At the end of 2022, the company's balance ratio was only 46.6%, monetary assets+transactional financial assets reached 3.883 billion, and there were no interest-bearing liabilities. The company began to invest in trusts in 2017, using Jinglin Assets as investment advisors. The company invested 5,500 million dollars in the first half of the period (2 years each) and recovered 635/871 million yuan; the third phase invested 900 million, with a loss of 376 million in '22. If the 23-year trust plan achieves positive returns, the company's performance may show greater flexibility, and the third phase will end at the end of 2023 and the beginning of 2024. If no subsequent investment is made, the company will have more cash. The company holds 5% of the shares of Bank of Taizhou. In 2018-2022, the net revenue and profit of the Bank of Taizhou were all relatively stable (revenue level 10 billion, net profit level 4 billion), providing the company with a good amount of investment income and cash flow.

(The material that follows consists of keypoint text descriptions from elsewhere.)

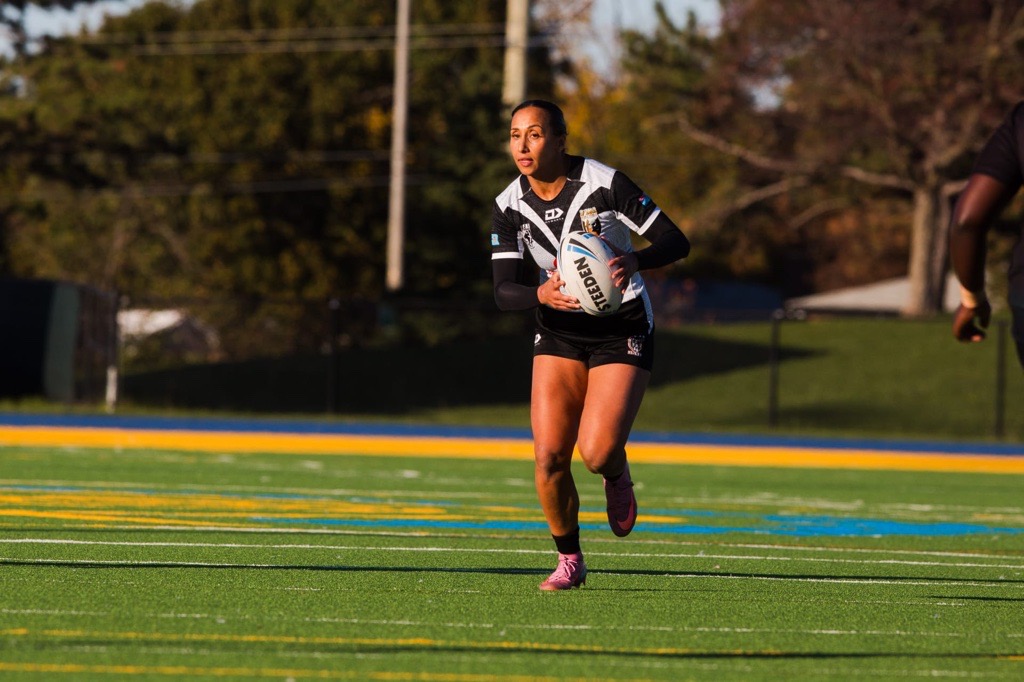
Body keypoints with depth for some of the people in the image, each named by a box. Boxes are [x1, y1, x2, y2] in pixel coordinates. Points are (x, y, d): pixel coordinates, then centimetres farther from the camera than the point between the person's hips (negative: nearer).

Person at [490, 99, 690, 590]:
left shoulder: (605, 183, -16)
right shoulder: (509, 206, -6)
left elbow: (676, 242, -14)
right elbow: (504, 291, -11)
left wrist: (633, 261, -35)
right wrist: (541, 294, -34)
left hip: (623, 329, -3)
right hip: (559, 333, 3)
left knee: (597, 453, -19)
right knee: (549, 457, -9)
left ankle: (617, 476, 19)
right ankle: (569, 561, 13)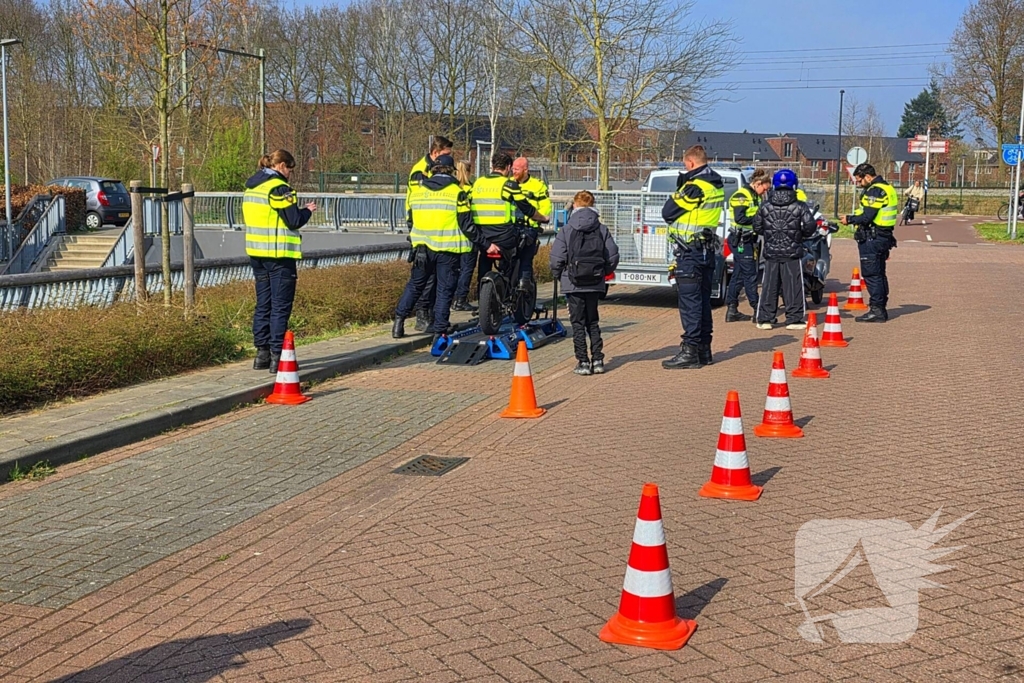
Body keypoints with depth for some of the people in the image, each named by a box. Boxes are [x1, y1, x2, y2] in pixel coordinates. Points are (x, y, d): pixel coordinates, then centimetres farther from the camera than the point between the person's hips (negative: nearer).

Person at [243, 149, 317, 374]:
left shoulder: (251, 186, 12)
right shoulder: (278, 187, -14)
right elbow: (294, 221, -15)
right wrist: (307, 210, 5)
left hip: (256, 252, 8)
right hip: (279, 254, -8)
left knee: (263, 304, 13)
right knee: (280, 306, -3)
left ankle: (262, 354, 16)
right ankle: (277, 355, -4)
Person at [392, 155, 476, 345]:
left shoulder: (417, 190, 6)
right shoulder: (457, 192, -7)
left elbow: (411, 218, 17)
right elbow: (466, 223, -8)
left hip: (423, 247, 4)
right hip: (448, 248, -3)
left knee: (414, 285, 18)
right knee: (445, 290, 2)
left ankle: (399, 320, 13)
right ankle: (440, 332, 1)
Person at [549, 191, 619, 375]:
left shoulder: (566, 230, -7)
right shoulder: (602, 230, 2)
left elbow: (556, 259, -10)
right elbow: (613, 256, 0)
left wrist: (559, 276, 7)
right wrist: (604, 273, 17)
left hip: (573, 284, -3)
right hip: (595, 284, 3)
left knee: (578, 323, 4)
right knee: (593, 322, 16)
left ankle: (583, 362, 1)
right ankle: (597, 360, 11)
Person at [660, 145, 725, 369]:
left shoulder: (696, 186, -17)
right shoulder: (716, 185, 12)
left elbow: (668, 212, -13)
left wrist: (679, 190, 1)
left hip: (691, 251, -9)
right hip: (708, 249, 9)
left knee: (689, 302, -6)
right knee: (703, 300, 14)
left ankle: (690, 351, -6)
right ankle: (704, 349, 21)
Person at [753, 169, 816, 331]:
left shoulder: (765, 206, 1)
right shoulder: (800, 207, -5)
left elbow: (757, 227, 6)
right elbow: (810, 226, -8)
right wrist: (801, 234, 12)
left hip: (771, 252, 2)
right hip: (793, 252, -2)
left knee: (769, 285, 7)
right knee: (793, 286, 4)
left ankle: (764, 319, 8)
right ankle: (794, 319, 5)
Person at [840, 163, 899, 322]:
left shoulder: (875, 191, -16)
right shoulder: (886, 188, 17)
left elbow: (867, 217, -22)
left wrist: (849, 219, -7)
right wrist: (854, 217, 11)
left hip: (872, 238, -11)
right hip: (883, 237, 11)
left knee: (871, 274, -7)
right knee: (879, 274, 15)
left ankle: (876, 310, -6)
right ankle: (881, 309, 21)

Since listing, the company's business has expanded into real estate development and highway operation; financial investment has participated in the Bank of Taizhou and investment trust plans, with the exception of the third phase of the trust plan (which is still in existence), and has historically achieved good returns. Also, we think the company may expand other business possibilities.

Risk warning: Construction investment in housing, transportation, etc. falls short of expectations, trust investment is risky, the market value in circulation of the company is small, and the stock price may fluctuate greatly

The translation is provided by third-party software.